The records of 121 patients with a HH who received surgery at the Sixth Affiliated Hospital of Sun Yat-Sen University from April 2019 to October 2022 were retrospectively reviewed. Patients were divided into a good improvement group (88 patients) and a poor improvement group (33 patients) according to the improvement of symptoms postoperatively. Patient demographic and clinical data, and high-resolution manometry (HRM) data were extracted from the records, and data of the 2 groups were compared by univariate analysis. Statistically significant factors (p < 0.05) were incorporated into a multivariate logistic regression model to determine independent factors of postoperative symptom improvement.

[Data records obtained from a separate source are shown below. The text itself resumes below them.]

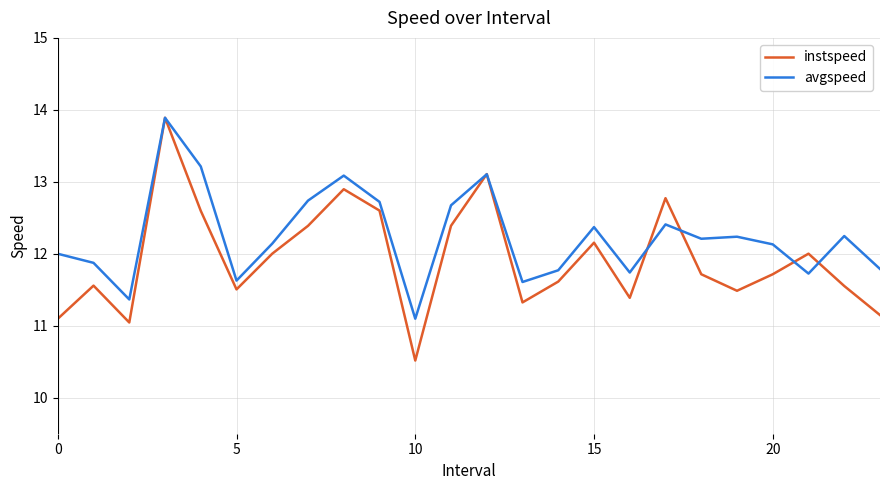

How many values in the instspeed series exceed 11?

23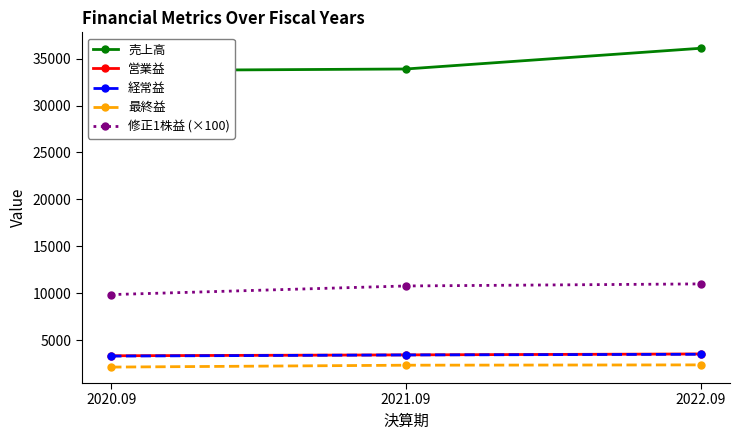

What is the spread (max minus min) of values at 2021.09?

31576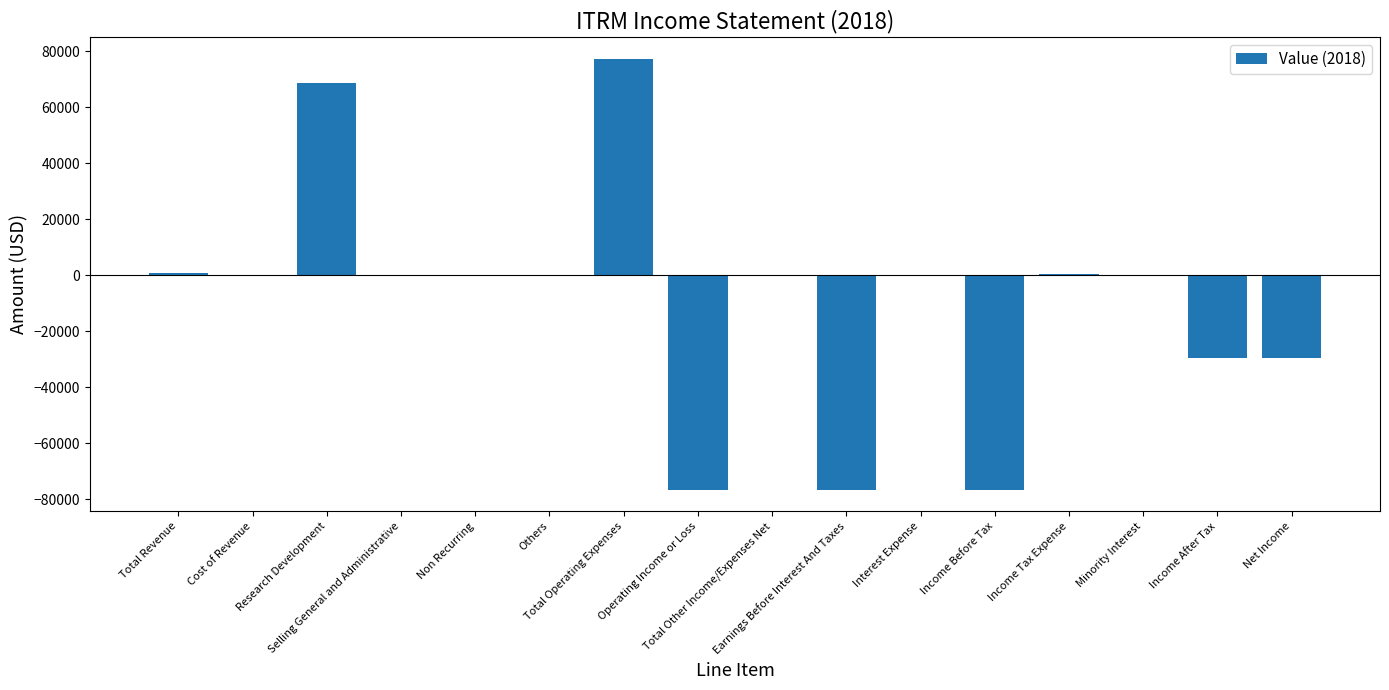

What is the sum of all values?

-141100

A clinical prediction model and a nomogram were constructed. Receiver operating characteristic (ROC) curve and calibration curve analysis were used to predict the accuracy of the model. Decision curve analysis (DCA) was used to evaluate the clinical applicability of the model.

Results

Multivariate logistic regression analysis showed that non-smoking history and level of distal contraction integral (DCI) were independent factors affecting postoperative symptom improvement of HH patients. The accuracy of the test scoring system shows that the C index is 0.878.

Conclusions

The Improvement of symptoms postoperatively in HH patients is affected by smoking history and DCI level. The clinical prediction model established based on these results has good efficacy in predicting the outcomes of patients with a HH who undergo surgery.